WHAT TO DO: Print the data below word for word, but leave out the pictures.

MATERIAL PROVIDED:
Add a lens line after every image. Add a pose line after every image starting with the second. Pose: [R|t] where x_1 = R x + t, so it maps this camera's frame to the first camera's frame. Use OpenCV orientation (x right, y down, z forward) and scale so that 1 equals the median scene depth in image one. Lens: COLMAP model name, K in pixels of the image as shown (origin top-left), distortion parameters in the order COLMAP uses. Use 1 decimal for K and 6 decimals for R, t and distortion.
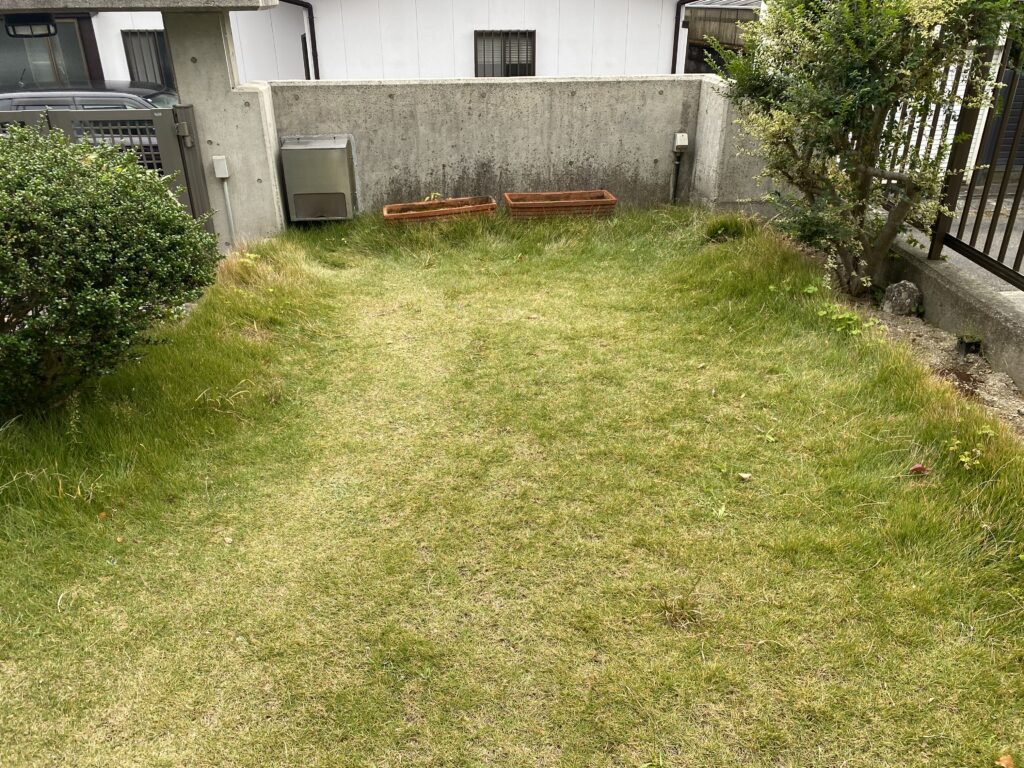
lens RADIAL K [[777.9, 0, 512.0], [0, 777.9, 384.0], [0, 0, 1]] dist [0.009894, -0.012944]
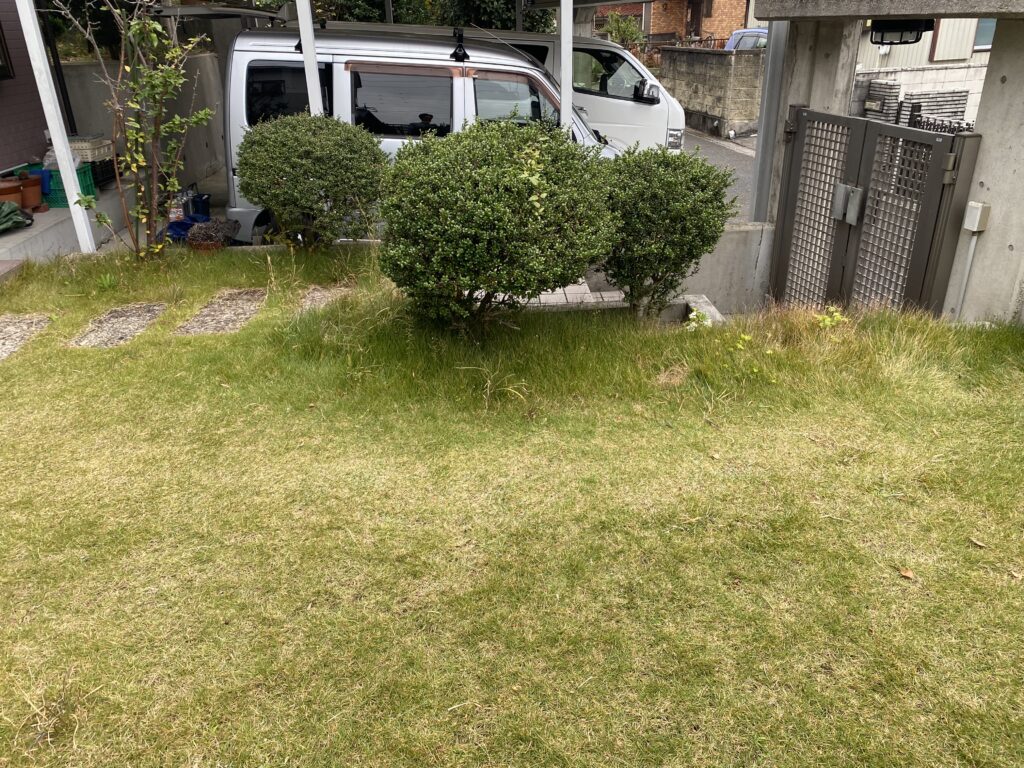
lens RADIAL K [[777.9, 0, 512.0], [0, 777.9, 384.0], [0, 0, 1]] dist [0.009894, -0.012944]
pose [[0.061104, 0.418455, -0.906180, 0.442968], [-0.408382, 0.838890, 0.359844, -0.276310], [0.910763, 0.348080, 0.222149, 0.561010]]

SOLUTION TO THIS PROBLEM:
Add a lens line after every image. Add a pose line after every image starting with the second. Pose: [R|t] where x_1 = R x + t, so it maps this camera's frame to the first camera's frame. Use OpenCV orientation (x right, y down, z forward) and scale so that 1 equals the median scene depth in image one. Lens: COLMAP model name, K in pixels of the image as shown (origin top-left), distortion parameters in the order COLMAP uses. Use 1 decimal for K and 6 decimals for R, t and distortion.
lens RADIAL K [[777.9, 0, 512.0], [0, 777.9, 384.0], [0, 0, 1]] dist [0.009894, -0.012944]
lens RADIAL K [[777.9, 0, 512.0], [0, 777.9, 384.0], [0, 0, 1]] dist [0.009894, -0.012944]
pose [[0.061104, 0.418455, -0.906180, 0.442968], [-0.408382, 0.838890, 0.359844, -0.276310], [0.910763, 0.348080, 0.222149, 0.561010]]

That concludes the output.